**Exercise prompt:** Rewrite everything in the speech tokenizer guide from "# Terminal 1: Training" down to "not using wandb)", renaming "Terminal" to "Tab" throughout.

Phase 1: Train Speech Tokenizer

What It Does

The speech tokenizer is like a "speech compression" model that converts audio into discrete tokens (similar to how JPEG compresses images).

Architecture:

Audio (24kHz) → Mel Spectrogram → CNN Encoder → RVQ (8 quantizers) → CNN Decoder → Mel → HiFiGAN Vocoder → Audio

Training Steps

1. Prepare Config:

# training/configs/tokenizer_config.yaml
model:
  sample_rate: 24000  # Match Luna AI
  codebook_size: 1024
  hidden_dim: 512
  num_quantizers: 8

data:
  data_dir: "/workspace/data"
  train_split: "train-clean-100"  # or train-clean-360
  
training:
  epochs: 100  # Increase to 200 for better quality
  batch_size: 16  # Adjust for your GPU (8 for A40, 16-32 for A100)
  learning_rate: 1e-4

2. Start Training:

cd /workspace/Testing-S2S
source venv/bin/activate

# Basic training
python training/train_tokenizer.py

# With custom config
python training/train_tokenizer.py --config my_config.yaml

# Resume from checkpoint
python training/train_tokenizer.py --resume checkpoints/tokenizer/tokenizer_epoch_50.pt

3. Monitor Progress:

# Terminal 1: Training logs
python training/train_tokenizer.py

# Terminal 2: GPU monitoring
watch -n 1 nvidia-smi

# Terminal 3: Tensorboard (if not using wandb)
tensorboard --logdir checkpoints/tokenizer/logs --port 6006

4. Evaluate Quality:

# Test tokenizer on sample audio
python scripts/test_tokenizer.py \
    --checkpoint checkpoints/tokenizer/tokenizer_best.pt \
    --input test_audio.wav \
    --output reconstructed.wav

# Listen to reconstructed audio
# Good quality: Clear speech, minimal artifacts
# Bad quality: Muffled, robotic, missing details

Expected Results

Dataset Training Time Cost Quality
train-clean-100 (100h) 8-12 hours $10-15 Good for testing
train-clean-360 (360h) 30-40 hours $36-48 Production-ready
train-clean-100+360+500 (960h) 80-120 hours $95-143 Excellent

Metrics to Watch:

  • Mel L1 Loss: Should drop below 0.15 (lower = better)

**Given records:**
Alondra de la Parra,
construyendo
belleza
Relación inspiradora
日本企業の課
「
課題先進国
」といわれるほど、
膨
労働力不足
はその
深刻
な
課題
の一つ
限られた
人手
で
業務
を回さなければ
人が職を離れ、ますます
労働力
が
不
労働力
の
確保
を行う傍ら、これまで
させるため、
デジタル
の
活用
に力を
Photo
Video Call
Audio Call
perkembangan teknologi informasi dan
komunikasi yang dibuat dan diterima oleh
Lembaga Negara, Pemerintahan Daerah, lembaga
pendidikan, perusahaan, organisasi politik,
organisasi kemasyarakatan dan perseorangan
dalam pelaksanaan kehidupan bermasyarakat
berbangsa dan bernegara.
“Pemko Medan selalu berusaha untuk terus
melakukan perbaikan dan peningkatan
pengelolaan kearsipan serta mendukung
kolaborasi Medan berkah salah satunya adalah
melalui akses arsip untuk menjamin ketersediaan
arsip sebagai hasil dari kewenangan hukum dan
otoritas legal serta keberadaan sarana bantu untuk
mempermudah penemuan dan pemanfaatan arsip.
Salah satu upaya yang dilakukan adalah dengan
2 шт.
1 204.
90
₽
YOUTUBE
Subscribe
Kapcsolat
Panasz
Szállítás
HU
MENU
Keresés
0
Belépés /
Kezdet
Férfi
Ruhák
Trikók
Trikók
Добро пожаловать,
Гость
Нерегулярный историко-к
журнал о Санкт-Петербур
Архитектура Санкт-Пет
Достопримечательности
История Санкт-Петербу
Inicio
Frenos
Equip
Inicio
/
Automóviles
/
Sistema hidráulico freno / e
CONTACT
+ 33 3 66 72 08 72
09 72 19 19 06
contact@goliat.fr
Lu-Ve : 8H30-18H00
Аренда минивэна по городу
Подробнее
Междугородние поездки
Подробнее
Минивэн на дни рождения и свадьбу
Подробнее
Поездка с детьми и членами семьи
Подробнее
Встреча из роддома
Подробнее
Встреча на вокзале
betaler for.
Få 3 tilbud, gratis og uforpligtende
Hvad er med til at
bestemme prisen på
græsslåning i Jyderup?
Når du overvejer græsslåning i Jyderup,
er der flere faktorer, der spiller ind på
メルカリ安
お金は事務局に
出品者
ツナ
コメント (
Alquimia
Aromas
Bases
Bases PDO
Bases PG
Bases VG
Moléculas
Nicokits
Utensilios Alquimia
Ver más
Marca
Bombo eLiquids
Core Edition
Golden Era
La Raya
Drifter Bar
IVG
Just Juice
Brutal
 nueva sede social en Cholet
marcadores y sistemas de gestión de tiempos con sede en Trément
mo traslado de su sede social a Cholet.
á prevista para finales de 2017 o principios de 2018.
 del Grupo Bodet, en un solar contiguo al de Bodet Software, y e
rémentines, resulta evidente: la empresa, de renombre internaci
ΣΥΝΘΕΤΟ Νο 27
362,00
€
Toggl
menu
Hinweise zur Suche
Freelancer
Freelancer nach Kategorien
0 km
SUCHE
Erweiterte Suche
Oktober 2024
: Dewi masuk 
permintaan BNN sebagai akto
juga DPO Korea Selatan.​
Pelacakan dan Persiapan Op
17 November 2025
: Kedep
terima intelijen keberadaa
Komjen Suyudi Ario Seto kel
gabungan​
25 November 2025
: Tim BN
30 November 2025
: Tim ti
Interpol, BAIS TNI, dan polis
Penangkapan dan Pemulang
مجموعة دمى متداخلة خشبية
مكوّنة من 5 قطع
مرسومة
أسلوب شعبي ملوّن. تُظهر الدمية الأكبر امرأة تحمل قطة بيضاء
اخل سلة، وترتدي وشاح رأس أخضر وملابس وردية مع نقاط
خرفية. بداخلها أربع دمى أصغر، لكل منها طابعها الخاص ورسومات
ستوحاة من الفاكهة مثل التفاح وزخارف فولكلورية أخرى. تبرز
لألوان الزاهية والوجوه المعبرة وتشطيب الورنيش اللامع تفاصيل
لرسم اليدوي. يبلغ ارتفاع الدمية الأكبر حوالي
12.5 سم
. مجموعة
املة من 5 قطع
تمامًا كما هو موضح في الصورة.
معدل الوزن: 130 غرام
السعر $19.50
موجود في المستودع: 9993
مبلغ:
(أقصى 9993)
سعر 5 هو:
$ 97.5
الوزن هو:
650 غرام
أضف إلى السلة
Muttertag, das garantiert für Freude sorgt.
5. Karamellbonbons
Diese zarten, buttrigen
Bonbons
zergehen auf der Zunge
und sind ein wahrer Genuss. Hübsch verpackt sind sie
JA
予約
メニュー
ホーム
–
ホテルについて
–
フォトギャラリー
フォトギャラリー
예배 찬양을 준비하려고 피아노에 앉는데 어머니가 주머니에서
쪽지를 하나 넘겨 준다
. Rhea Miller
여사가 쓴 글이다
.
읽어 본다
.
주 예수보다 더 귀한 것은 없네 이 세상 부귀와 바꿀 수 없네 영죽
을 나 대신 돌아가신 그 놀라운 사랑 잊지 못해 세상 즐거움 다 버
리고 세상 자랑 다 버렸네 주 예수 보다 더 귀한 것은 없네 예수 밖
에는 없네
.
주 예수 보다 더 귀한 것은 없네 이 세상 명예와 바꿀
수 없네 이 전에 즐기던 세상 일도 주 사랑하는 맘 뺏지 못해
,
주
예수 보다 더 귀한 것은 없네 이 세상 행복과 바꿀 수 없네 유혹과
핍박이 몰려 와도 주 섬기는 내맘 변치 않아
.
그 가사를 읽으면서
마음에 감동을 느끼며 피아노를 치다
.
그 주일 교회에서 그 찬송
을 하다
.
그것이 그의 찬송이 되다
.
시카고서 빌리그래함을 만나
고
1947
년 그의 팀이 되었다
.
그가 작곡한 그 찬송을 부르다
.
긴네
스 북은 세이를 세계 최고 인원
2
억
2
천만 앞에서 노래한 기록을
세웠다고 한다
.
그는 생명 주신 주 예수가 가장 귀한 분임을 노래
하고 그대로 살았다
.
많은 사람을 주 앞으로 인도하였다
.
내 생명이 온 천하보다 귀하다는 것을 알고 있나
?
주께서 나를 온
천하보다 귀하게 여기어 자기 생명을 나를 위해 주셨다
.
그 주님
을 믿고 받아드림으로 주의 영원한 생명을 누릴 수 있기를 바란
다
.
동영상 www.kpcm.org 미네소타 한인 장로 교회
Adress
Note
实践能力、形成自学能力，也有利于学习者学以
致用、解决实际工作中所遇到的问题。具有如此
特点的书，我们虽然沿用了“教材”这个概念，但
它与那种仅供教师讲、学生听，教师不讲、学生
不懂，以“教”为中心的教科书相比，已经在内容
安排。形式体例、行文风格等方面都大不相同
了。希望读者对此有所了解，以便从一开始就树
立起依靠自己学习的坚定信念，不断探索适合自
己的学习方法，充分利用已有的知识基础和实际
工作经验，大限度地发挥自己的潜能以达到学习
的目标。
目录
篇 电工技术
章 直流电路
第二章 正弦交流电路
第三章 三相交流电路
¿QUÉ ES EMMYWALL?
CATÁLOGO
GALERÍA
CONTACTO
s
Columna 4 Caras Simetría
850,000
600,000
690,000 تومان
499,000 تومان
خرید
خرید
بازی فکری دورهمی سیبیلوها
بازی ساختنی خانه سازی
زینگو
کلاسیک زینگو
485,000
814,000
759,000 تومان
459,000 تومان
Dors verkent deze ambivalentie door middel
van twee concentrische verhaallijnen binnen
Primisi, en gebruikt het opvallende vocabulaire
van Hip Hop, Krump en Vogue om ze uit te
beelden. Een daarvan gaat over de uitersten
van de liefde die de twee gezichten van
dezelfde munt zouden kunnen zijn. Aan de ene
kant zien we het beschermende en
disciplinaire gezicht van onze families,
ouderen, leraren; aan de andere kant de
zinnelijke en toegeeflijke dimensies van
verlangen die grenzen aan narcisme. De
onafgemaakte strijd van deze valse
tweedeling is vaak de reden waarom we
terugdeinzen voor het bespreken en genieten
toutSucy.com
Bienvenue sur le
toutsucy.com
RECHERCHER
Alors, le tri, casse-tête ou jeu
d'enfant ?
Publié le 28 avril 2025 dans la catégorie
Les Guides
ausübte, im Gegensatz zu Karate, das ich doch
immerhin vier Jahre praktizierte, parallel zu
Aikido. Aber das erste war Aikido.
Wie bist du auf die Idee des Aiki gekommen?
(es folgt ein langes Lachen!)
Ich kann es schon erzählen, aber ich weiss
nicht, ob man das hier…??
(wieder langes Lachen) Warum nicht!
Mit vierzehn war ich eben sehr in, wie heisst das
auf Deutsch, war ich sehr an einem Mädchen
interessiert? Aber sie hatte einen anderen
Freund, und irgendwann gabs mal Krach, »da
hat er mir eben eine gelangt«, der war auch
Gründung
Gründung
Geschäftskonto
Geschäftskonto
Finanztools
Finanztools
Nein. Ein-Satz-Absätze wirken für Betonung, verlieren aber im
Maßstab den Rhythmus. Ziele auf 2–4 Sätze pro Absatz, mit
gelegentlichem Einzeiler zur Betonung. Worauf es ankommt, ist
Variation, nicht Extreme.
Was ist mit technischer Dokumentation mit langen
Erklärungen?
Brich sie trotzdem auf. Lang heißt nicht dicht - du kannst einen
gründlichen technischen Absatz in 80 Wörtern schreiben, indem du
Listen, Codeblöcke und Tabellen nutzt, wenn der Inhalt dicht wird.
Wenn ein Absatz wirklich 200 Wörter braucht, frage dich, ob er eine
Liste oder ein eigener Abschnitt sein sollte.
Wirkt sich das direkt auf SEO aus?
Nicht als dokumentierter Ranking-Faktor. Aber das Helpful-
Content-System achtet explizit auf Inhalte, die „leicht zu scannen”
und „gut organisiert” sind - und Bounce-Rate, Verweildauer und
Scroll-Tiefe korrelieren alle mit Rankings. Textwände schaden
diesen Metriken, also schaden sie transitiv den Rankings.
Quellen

**Problem solution:**
# Tab 1: Training logs
python training/train_tokenizer.py

# Tab 2: GPU monitoring
watch -n 1 nvidia-smi

# Tab 3: Tensorboard (if not using wandb)